What is the state of the art for GWAS in terms of statistical algorithm for either Case/control and Quantitative traits?

2

Entering edit mode

4.7 years ago

b.ambrozio ▴ 30

Hello! I'm trying to understand what is the best algorithm for GWAS nowadays. I know we have many tools available like Plink and Hail, but currently, what is the best algorithm if I won't use any them? Let's say, write down a script in R or Python from scratch. Which statistical algorithm should I use? Is it linear mixed models (LMMs)? I'm confused as we can have binary phenotypes (case/control) or quantitative phenotypes. LMM seems to address quantitative ones, but can it be used for case/control as well? Actually, what is the state of the art for both/each of them? Pair-reviewed papers as references will be appreciated. Thanks!

GWAS LMM • 2.3k views

ADD COMMENT • link updated 4.7 years ago by chrchang523 10k • written 4.7 years ago by b.ambrozio ▴ 30

0

Entering edit mode

Actually, what is the state of the art for both/each of them?

That would be Plink.

ADD REPLY • link 4.7 years ago by WouterDeCoster 47k

score 6 · Accepted Answer · 2019-12-02

The main regression executed by Plink was introduced by EIGENSTRAT in ~2006; see https://www.nature.com/articles/ng1847 . This is actually straightforward to write in R/Python from scratch; the harder part is optimizing the implementation for large datasets.

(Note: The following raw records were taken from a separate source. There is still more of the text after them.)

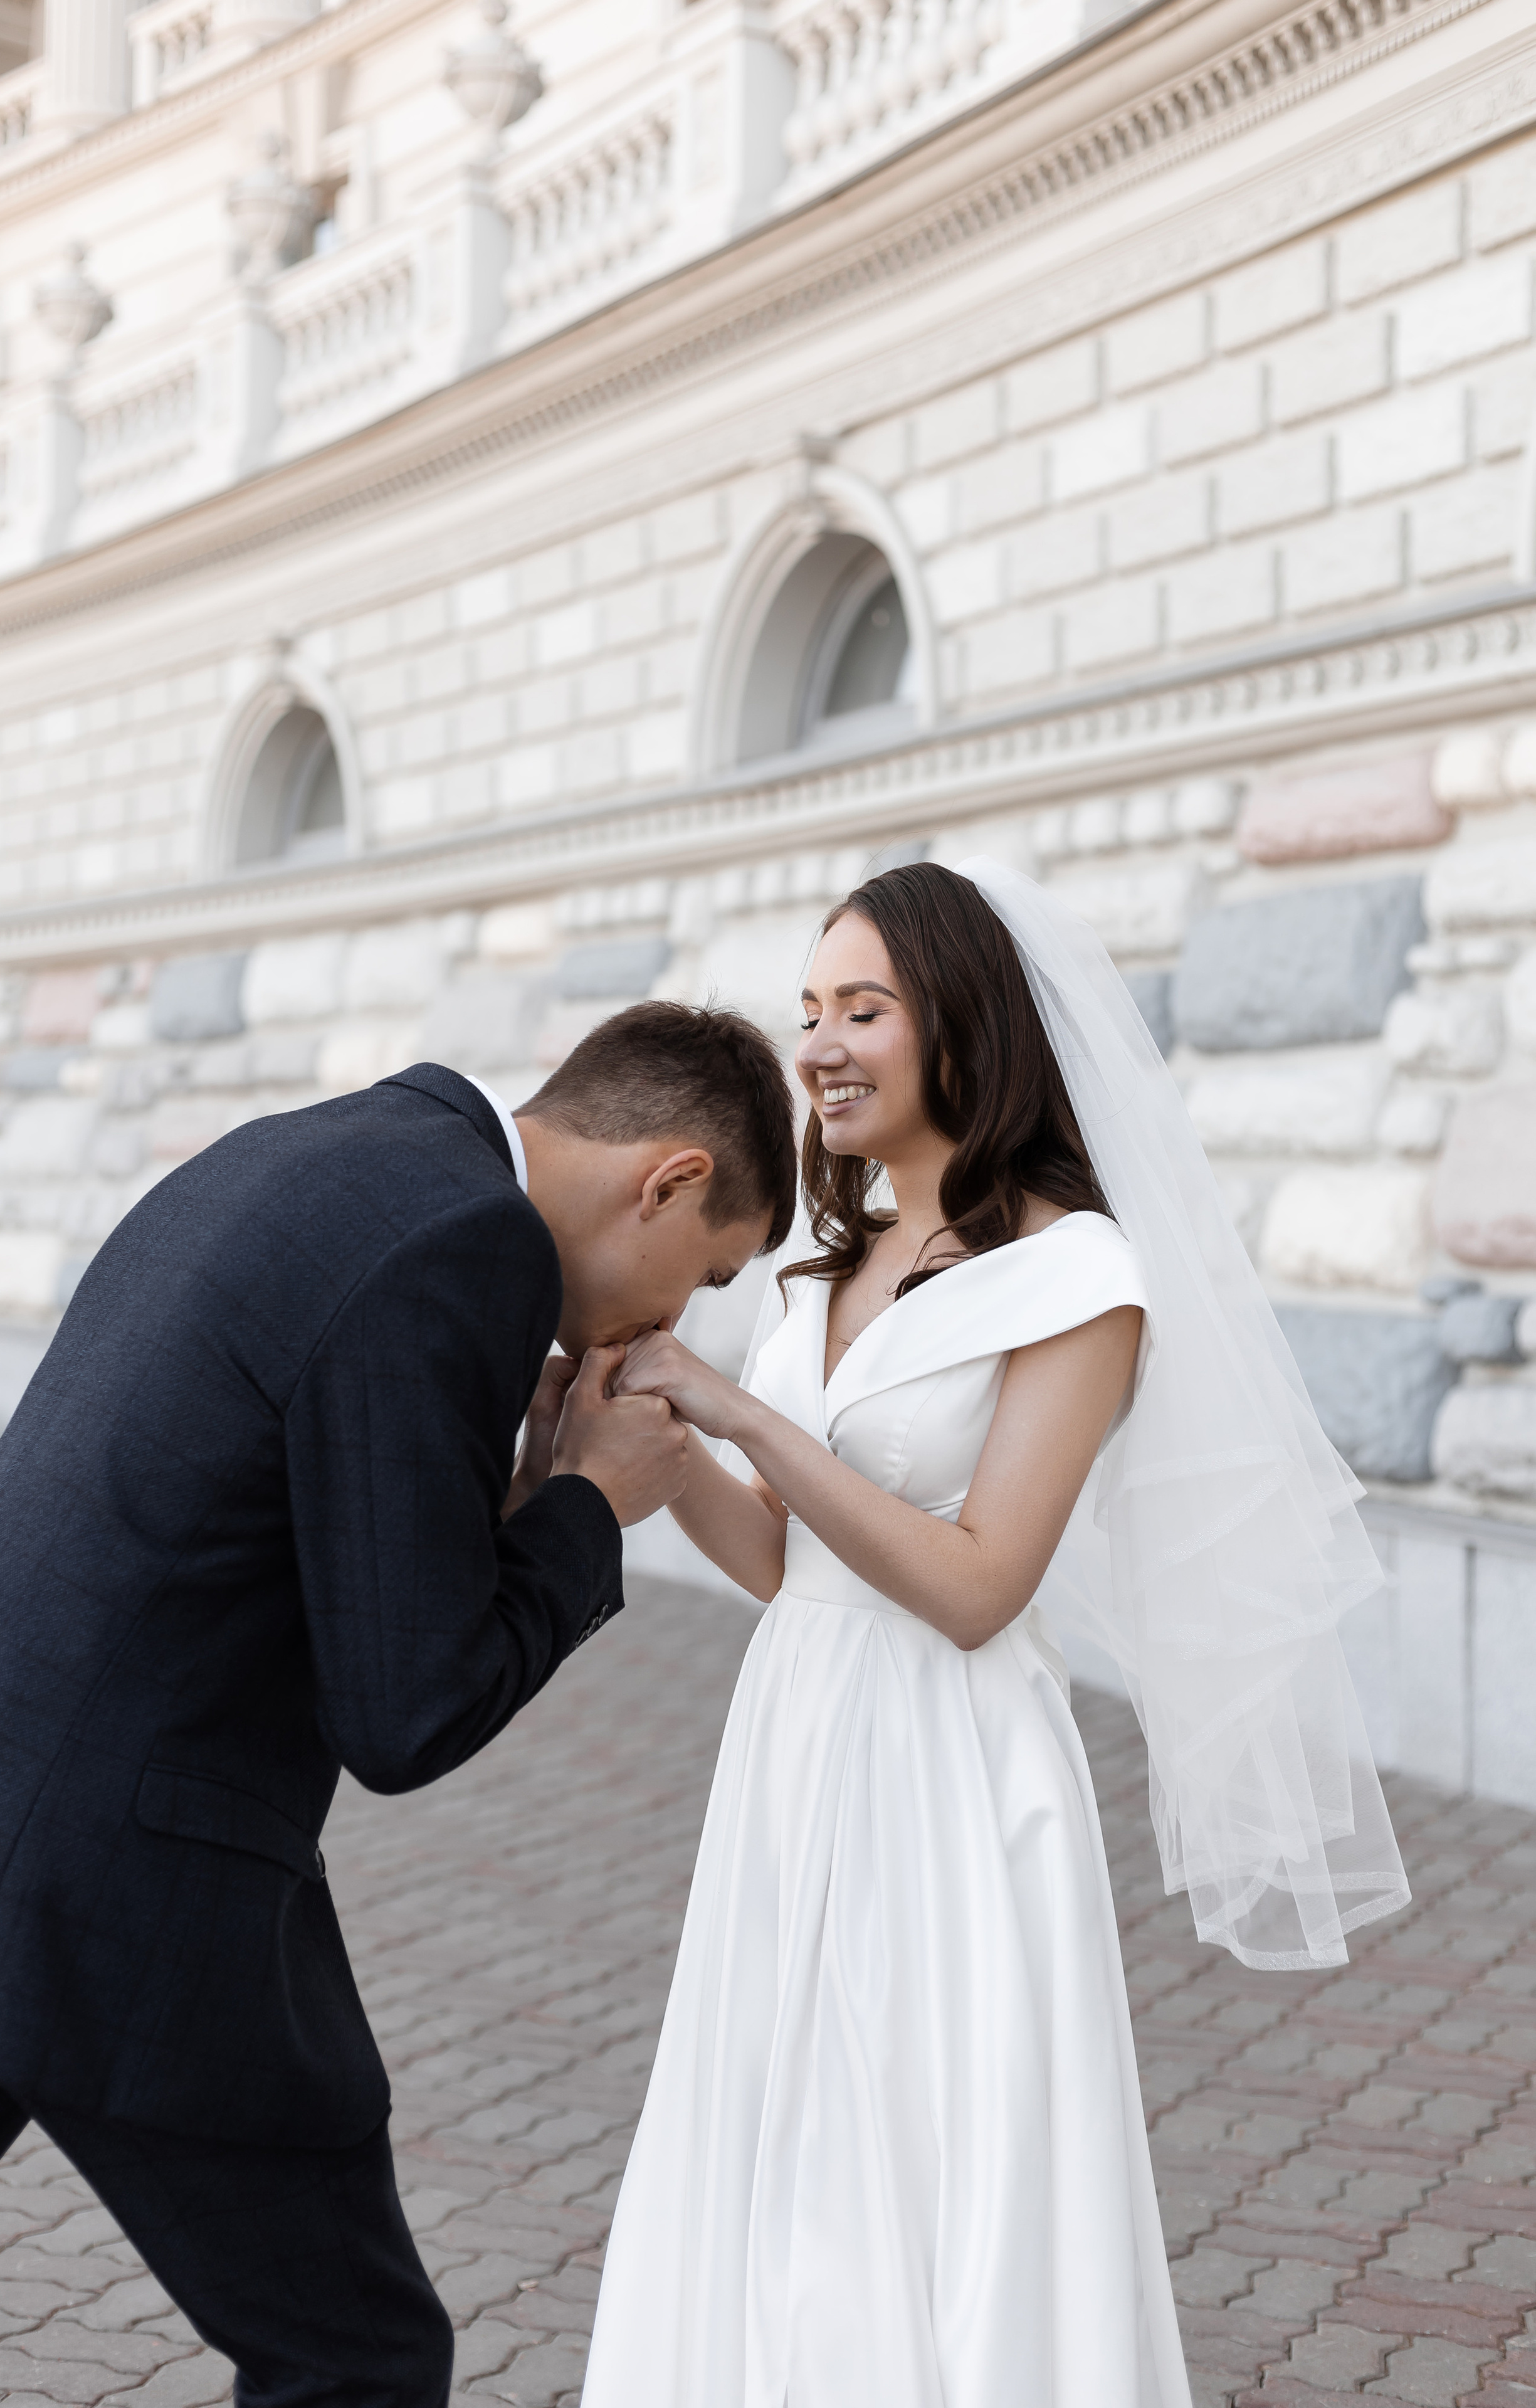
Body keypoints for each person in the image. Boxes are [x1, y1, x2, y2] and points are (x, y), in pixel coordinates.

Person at [582, 862, 1409, 2408]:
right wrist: (661, 1421)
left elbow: (978, 1584)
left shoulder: (1078, 1280)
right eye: (809, 1009)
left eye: (864, 1010)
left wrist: (736, 1405)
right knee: (778, 2127)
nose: (817, 1046)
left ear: (962, 1025)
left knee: (928, 2143)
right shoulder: (817, 1269)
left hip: (946, 1766)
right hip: (794, 1736)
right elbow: (781, 1561)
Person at [0, 1001, 795, 2408]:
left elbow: (301, 1522)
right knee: (359, 2357)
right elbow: (403, 1712)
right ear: (670, 1180)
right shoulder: (471, 1245)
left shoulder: (332, 1146)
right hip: (117, 1877)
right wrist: (589, 1505)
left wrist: (508, 1501)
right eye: (701, 1275)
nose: (672, 1321)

The Firth regression added to Plink 2.0 to improve handling of rare variants and imbalanced binary phenotypes was motivated by https://www.ncbi.nlm.nih.gov/pmc/articles/PMC4049324/ .

Mixed linear models provide better statistical power when you have lots of close relatives in your dataset, but are much trickier to solve; actually, this is still a significant research area. Two tools covering parts of the current state-of-the-art are SAIGE (https://www.ncbi.nlm.nih.gov/pmc/articles/PMC6119127/ ; handles imbalanced binary phenotypes, but relatively slow) and fastGWA (https://www.nature.com/articles/s41588-019-0530-8 ; great speed, but doesn't support dosage data yet and uses a misspecified model for binary phenotypes).